ENUNCIADO DO EXERCÍCIO -> Escreva, por favor, a continuação do relato sobre sonhos e o medo da noite, começando logo depois da última frase apresentada.

------ TRECHO SELECIONADO ------

Sonhos meus

Não tem sido do meu costume sonhar.

Aliás, dormir a sono dormido da mesma forma não faz parte da minha rotina. Como escrevi, em outro texto, tenho medo da noite.

Talvez o medo da noite tenha explicação. Este temor remonta aos tempos de criança.

Tinha o costume de passar as férias de fim de ano na fazenda de um tio por parte dos Abreus. Era o tio mais querido. Pena que Papai do Céu o tenha chamado tão cedo para viver ao seu lado. O gosto pela roça, pela singeleza do singelo, faz parte da nossa genética. Embora meu saudoso pai não tenha tido tempo para cuidar de vacas e outros bichos amigos. O trabalho no banco o consumia. Ele não tinha tempo para nada. E quando o teve adoeceu.

Naqueles idos anos, antes de ir à cama, num quarto espaçoso, numa destas camas antigas, longe do chão de tábua dura, costumávamos ouvir histórias de mulas sem cabeças, de lobisomens peludos, de fantasminhas nada camaradas. Eles, os fantasmas e coisas parecidas me faziam perder o sono. E eu passava noites indormidas assustado, pensando que estas aparições iriam me apanhar, caso eu deixasse a cama enfiado no meio de seus cobertores macios.

Subitamente cresci. Não muito. Mas envelheci. Ganhei idade. Perdi a querida mocidade para outros meninos iguais a mim.

Na noite de ontem, seis de junho, em meio a uma gripe marota, que me faz tossir uma tosse seca, afebril, ao ver uma chuvinha mansa tamborilando no vidro de minha janela, a que da para a seringueira desterrada, caí no sono. Foi um sono pesado. Devido ao cansaço que os anos me contemplaram.

Sonhei com o dia seguinte. Seria uma quarta-feira. No dia de hoje.

Sonhei com outra rotina não tanto enfadonha que me persegue há tantos anos.

Sonhei com um consultório cheio de pessoas sadias. As que exibiam problemas com sua saúde eu as contemplava com receitas milagreiras. Mas, as que aqui compareciam gostariam apenas de passar os olhos em meus escritos. Todas elas apreciavam livros. Acabei vendendo todos da minha lavra.

------ TRECHOS DOS REGISTROS ------

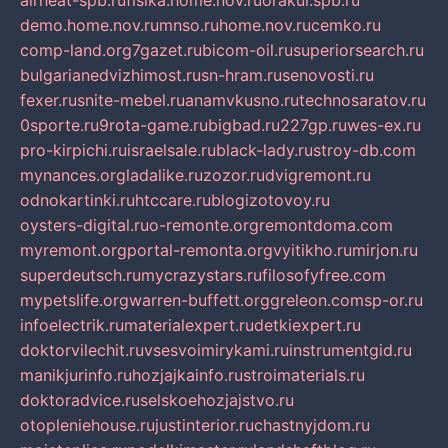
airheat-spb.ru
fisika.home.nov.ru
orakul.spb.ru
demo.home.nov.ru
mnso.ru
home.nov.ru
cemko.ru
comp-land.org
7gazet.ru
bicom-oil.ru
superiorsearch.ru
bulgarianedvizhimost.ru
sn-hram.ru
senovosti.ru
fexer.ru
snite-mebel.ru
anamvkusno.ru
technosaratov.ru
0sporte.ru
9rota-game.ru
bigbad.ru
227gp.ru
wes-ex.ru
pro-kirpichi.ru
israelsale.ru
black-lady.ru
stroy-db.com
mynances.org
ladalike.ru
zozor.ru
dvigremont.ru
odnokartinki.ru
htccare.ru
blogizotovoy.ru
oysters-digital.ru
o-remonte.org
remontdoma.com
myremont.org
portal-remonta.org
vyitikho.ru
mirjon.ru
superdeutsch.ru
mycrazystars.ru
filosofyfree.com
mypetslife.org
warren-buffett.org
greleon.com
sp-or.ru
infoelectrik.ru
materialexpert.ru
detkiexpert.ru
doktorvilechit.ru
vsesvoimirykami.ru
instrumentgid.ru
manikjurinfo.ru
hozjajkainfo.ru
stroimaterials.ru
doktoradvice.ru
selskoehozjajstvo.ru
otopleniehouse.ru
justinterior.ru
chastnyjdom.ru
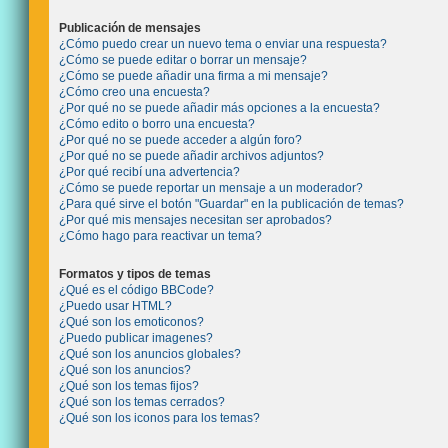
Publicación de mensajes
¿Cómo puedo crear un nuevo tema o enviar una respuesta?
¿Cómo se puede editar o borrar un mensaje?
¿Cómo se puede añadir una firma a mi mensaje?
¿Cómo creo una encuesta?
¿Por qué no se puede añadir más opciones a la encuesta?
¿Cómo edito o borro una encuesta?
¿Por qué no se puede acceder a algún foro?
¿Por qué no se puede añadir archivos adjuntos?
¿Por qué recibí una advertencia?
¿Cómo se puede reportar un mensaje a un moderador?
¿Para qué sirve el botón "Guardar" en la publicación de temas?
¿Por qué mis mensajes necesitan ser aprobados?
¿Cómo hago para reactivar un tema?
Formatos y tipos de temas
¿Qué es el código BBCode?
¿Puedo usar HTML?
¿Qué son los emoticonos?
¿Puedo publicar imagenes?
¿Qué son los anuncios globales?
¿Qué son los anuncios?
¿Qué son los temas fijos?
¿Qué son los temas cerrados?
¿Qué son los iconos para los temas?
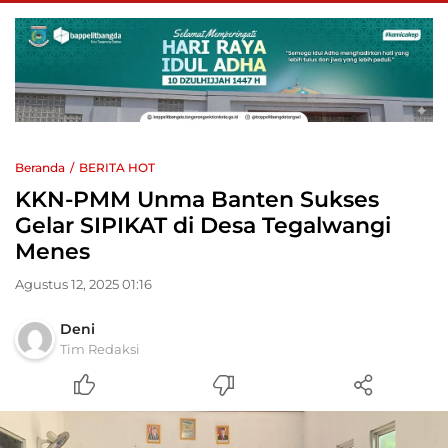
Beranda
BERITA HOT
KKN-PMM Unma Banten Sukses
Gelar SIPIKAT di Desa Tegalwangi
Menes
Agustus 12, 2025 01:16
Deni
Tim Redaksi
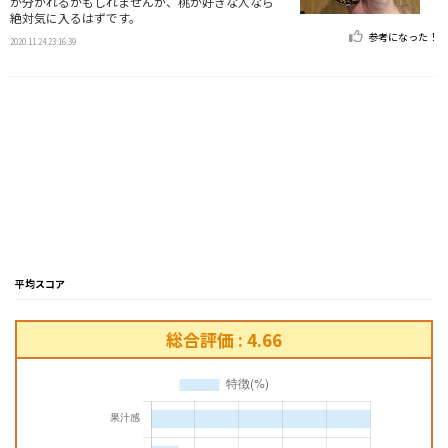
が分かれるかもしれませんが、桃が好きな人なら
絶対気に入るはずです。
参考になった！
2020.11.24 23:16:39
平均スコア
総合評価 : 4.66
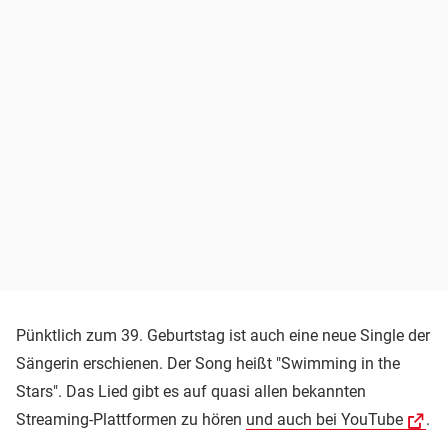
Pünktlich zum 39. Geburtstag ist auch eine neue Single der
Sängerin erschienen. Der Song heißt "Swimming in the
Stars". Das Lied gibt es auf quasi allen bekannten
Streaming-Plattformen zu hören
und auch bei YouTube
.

------

RESPOSTA ->
Mais tarde, da mesma forma sonhei, já que tenho de ir, por volta das dez, a um ambulatório de nome pomposo – AME, ali poder resolver definitivamente os queixumes dos consultantes. Não simplesmente fazer o papel de um triagista que apenas rabisca encaminhamentos a outros profissionais de cidades maiores. Já que na nossa as doenças de maior complexidade demandam hospitais conveniados com o SUS. Já que a Urologia é uma especialidade armada. A qual carece de aparelhos sofisticados, de cara resolutividade, e não os temos por aqui.

Sonhei, nesta noite que antecedeu o hoje, que a medicina brasileira, evoluída sobremaneira, trata de igual para igual quem tem recursos e os que não os tem.

Sonhei com um país melhor. Menos desigual, mais fraterno e amistoso, principalmente sem o grotesco desnível social que macula-nos os olhos, empana-nos a visão, faz-nos viver em constante desilusão.

No meio da noite, quase madrugada, tive mais sonhos. Não sei se foram sonhos. Mais chegados a pesadelos.

Sonhei que minha gripinha marota piorou. Dela sobreveio uma pneumonia febril.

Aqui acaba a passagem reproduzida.